The 20th century saw a surge in scientific research on addiction and addictive behaviors, leading to the emergence of two main models of addiction: the moral model and the disease model. These two models are contradictory, and new theories have brought us closer to a midpoint. In this article, we will discuss the historical models of addiction, as well as the most recent evolution of addiction models. The moral model of addiction is based on the idea that substance users are sinful and should be held accountable for their actions.
This model was widely accepted until the “disease of addiction” emerged, which lifted the burden of guilt from substance users. However, this model does not reduce the moral stigma associated with addiction, but can instead add a new stigma by using the word “illness”. The brain disease addiction model has improved our understanding and treatment of substance use disorders. It takes into account genetic and environmental factors that cause physical changes in the brain, as well as broader social and psychological aspects of addictive behavior.
This can lead to more accurate and effective treatment options. When looking for an appropriate alcohol or drug treatment program for someone who is deaf or hard of hearing, it is important to learn about the elements of the most common treatment models and quality programs. Drug rehabilitation and alcohol treatment in Canada have been heavily influenced by all of these diverse addiction models over the years. This was based on the disease model, which states that addicted people have no control over the substance and its addictive powers.

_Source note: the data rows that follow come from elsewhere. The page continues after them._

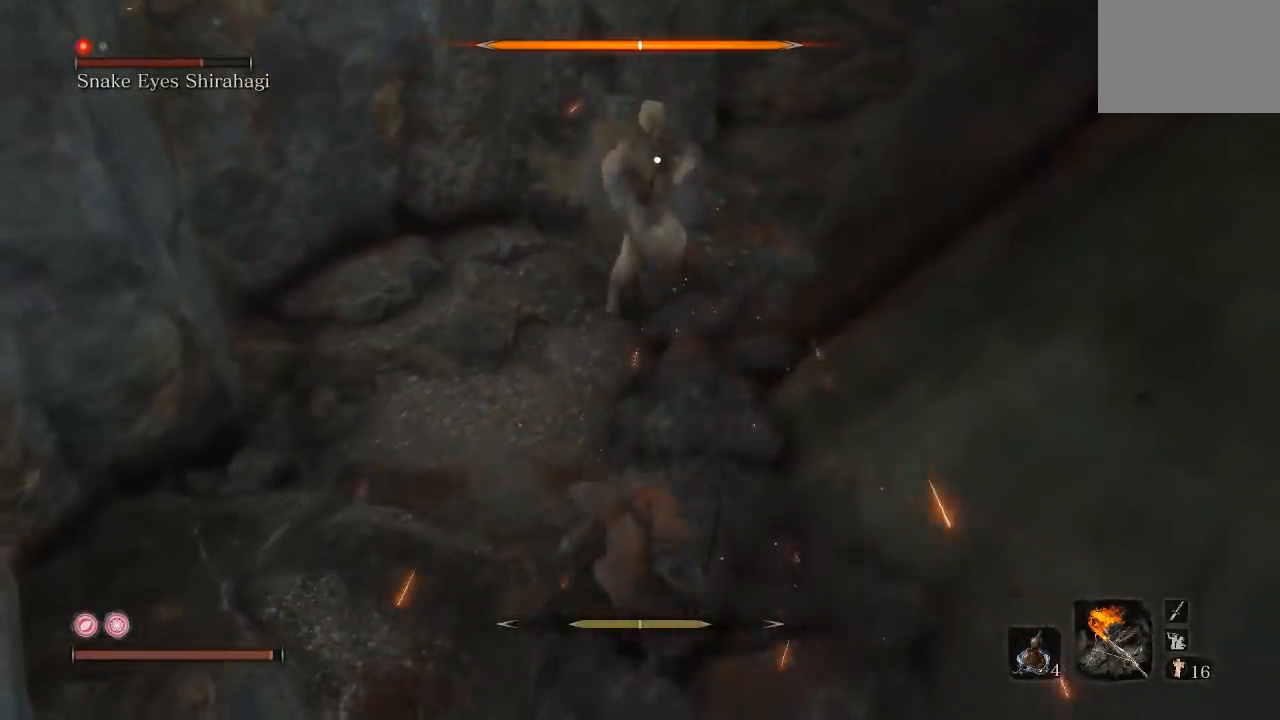
{"buttons": ["B"], "left_stick": "up-left", "right_stick": "center", "button_events": [[500, "B", "down"]]}
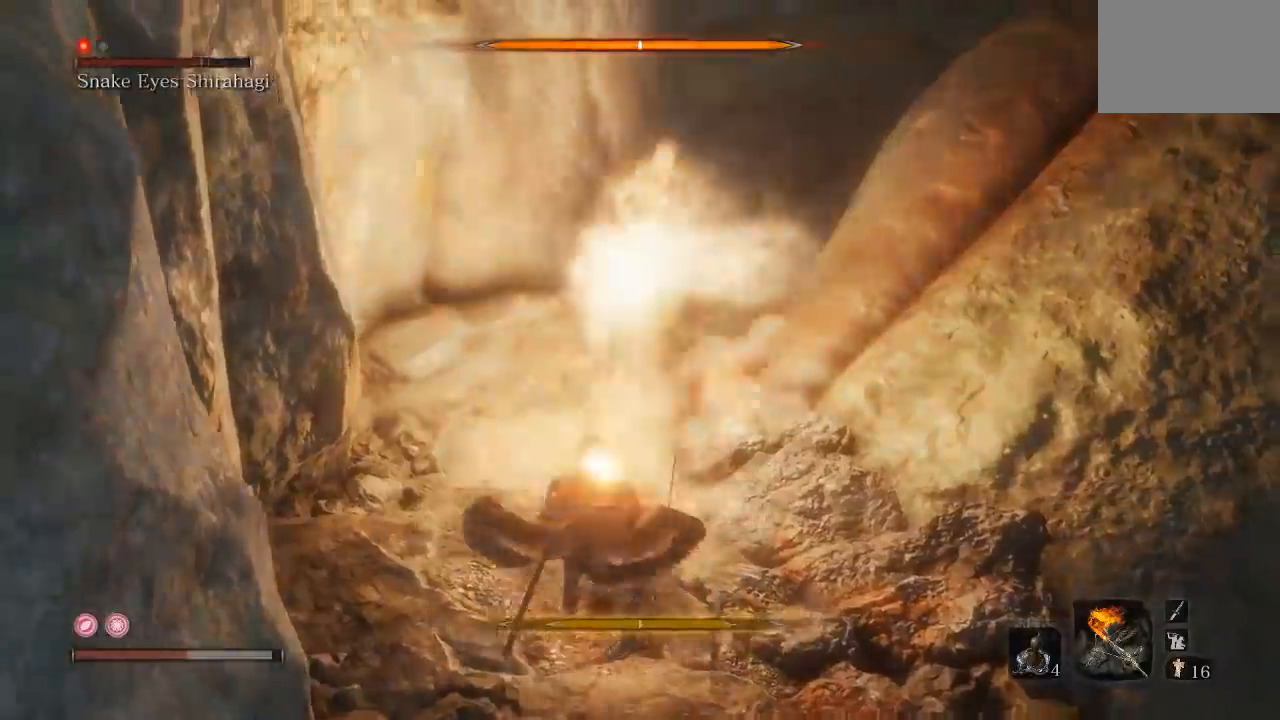
{"buttons": [], "left_stick": "up-right", "right_stick": "center", "button_events": [[67, "B", "up"]]}
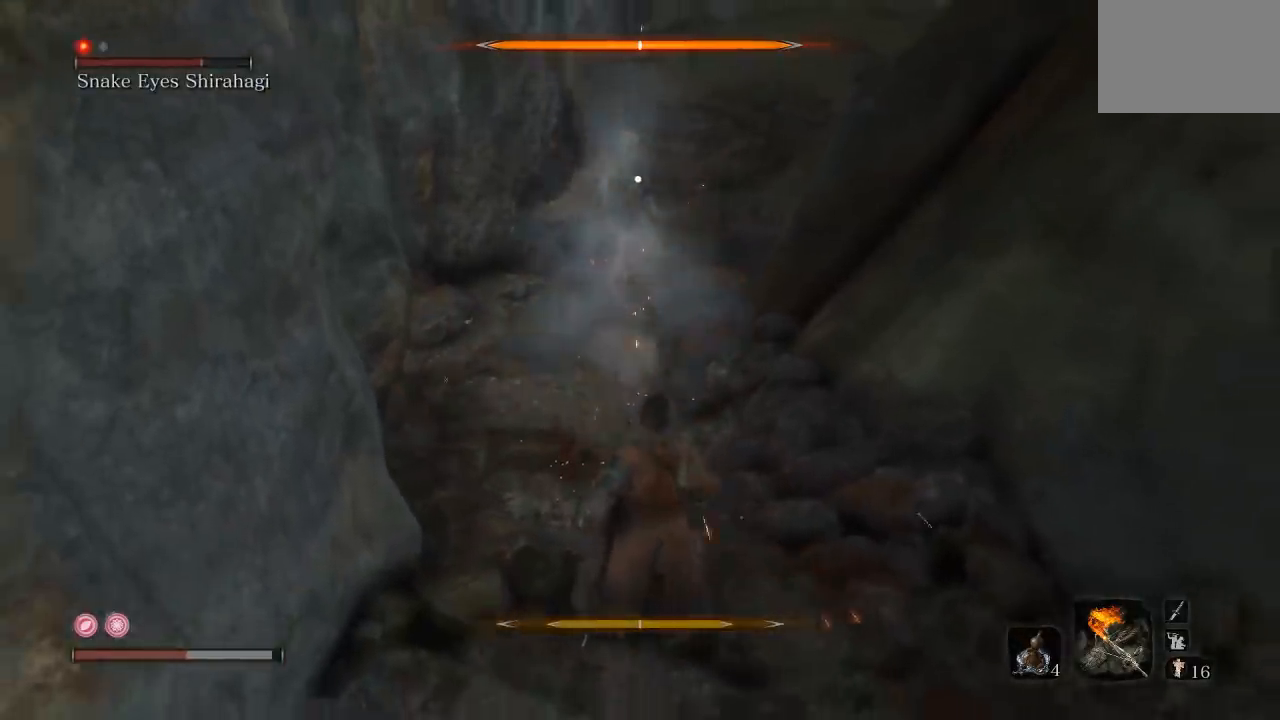
{"buttons": [], "left_stick": "down-right", "right_stick": "center", "button_events": []}
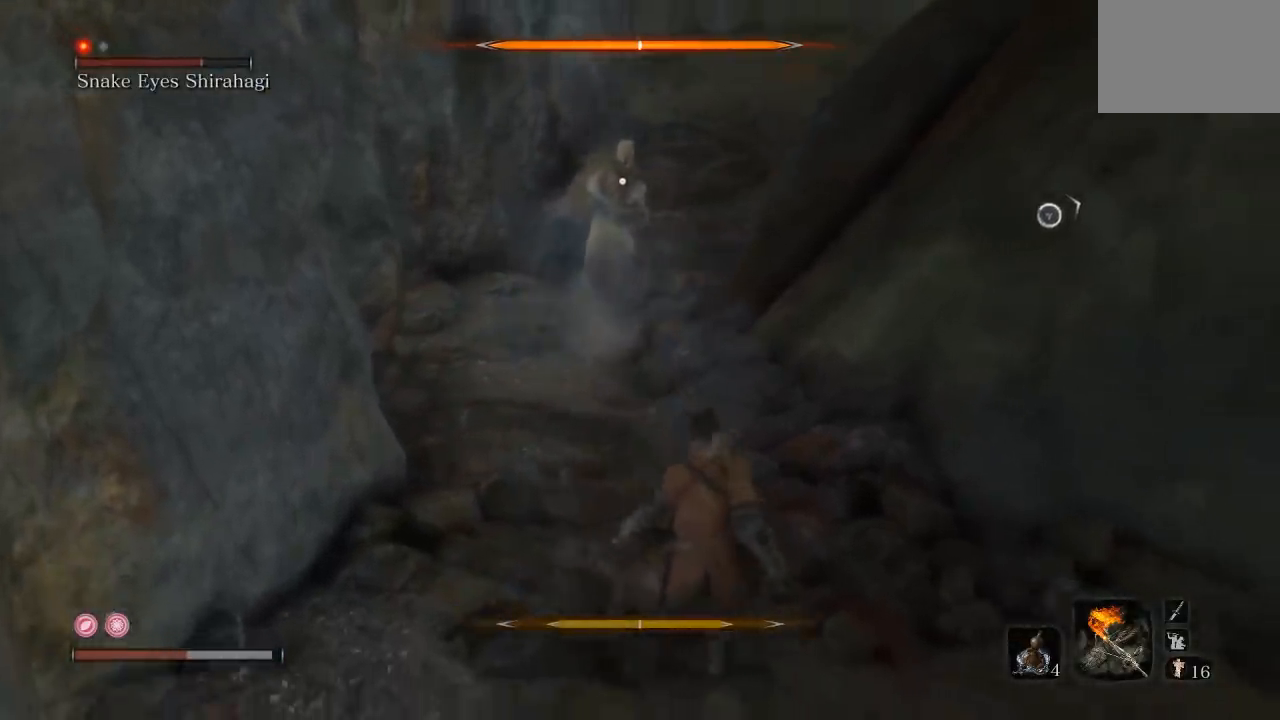
{"buttons": [], "left_stick": "up-right", "right_stick": "center", "button_events": [[33, "DPAD_UP", "down"], [150, "DPAD_UP", "up"]]}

The harm reduction treatment model is another approach to treating addiction. This model focuses on reducing the negative consequences associated with substance use, rather than eliminating it completely. For example, a person may choose to participate in a harm reduction program in response to a recommendation from their EAP counselor to attend outpatient chemical dependency treatment. In conclusion, understanding the biological basis of addiction, together with its social and psychological aspects, can lead to successful prevention and treatment responses.
The three main models of addiction are the moral model, the disease model, and the harm reduction model. Each has its own advantages and disadvantages, so it is important to consider all three when looking for an appropriate treatment program.